** Input records follows **

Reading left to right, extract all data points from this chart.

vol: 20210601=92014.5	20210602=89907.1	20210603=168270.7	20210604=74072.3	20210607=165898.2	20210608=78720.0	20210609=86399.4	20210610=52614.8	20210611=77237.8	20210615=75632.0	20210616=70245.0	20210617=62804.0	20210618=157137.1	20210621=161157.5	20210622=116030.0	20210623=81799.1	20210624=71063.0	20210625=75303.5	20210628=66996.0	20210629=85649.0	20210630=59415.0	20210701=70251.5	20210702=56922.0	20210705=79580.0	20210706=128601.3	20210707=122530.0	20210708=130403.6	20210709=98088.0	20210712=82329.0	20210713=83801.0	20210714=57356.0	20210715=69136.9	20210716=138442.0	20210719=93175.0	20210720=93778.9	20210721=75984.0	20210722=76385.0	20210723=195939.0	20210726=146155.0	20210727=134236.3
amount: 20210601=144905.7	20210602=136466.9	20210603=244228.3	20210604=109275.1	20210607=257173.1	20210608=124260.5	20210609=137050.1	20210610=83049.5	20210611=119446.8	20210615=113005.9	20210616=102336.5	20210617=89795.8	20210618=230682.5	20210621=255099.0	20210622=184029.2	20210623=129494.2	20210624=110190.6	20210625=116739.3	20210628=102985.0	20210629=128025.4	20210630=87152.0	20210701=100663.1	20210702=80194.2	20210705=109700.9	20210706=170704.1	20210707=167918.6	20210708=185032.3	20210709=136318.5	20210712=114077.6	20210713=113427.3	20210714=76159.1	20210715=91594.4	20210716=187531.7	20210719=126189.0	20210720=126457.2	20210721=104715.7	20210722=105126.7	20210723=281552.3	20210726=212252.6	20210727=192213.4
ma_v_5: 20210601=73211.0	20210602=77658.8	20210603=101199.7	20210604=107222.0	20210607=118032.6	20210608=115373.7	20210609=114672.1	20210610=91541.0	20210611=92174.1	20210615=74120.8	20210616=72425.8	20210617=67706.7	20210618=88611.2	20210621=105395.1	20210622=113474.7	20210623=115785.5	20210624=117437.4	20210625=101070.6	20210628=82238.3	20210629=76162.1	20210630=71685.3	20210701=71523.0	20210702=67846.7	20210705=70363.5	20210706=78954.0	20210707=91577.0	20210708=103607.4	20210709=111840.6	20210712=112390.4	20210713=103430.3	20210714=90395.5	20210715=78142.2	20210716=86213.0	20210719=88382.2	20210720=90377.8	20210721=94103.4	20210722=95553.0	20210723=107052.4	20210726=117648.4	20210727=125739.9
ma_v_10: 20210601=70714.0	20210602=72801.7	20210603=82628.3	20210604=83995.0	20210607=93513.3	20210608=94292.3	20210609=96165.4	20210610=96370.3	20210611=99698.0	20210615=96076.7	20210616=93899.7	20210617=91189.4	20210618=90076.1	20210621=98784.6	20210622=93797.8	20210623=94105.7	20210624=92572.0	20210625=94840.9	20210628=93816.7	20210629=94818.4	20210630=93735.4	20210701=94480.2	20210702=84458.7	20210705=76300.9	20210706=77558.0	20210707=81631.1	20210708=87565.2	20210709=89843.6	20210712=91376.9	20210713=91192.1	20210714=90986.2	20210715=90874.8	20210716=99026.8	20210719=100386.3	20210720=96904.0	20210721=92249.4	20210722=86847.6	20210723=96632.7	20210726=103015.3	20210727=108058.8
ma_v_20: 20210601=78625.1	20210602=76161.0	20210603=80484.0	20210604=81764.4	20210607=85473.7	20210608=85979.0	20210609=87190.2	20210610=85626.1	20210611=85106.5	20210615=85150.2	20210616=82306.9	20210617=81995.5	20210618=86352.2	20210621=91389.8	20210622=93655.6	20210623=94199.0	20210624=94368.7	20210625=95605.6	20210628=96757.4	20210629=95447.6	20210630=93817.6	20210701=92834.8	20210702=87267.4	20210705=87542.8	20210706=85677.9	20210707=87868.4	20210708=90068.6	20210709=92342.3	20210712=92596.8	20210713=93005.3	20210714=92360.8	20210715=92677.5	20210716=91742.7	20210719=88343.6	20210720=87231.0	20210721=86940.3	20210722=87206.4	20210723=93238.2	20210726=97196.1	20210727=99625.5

** End of Input records **

## Work required
How many lines in the records above contain the string "data", with case counting? Give only the number.

## Output for this exercise
1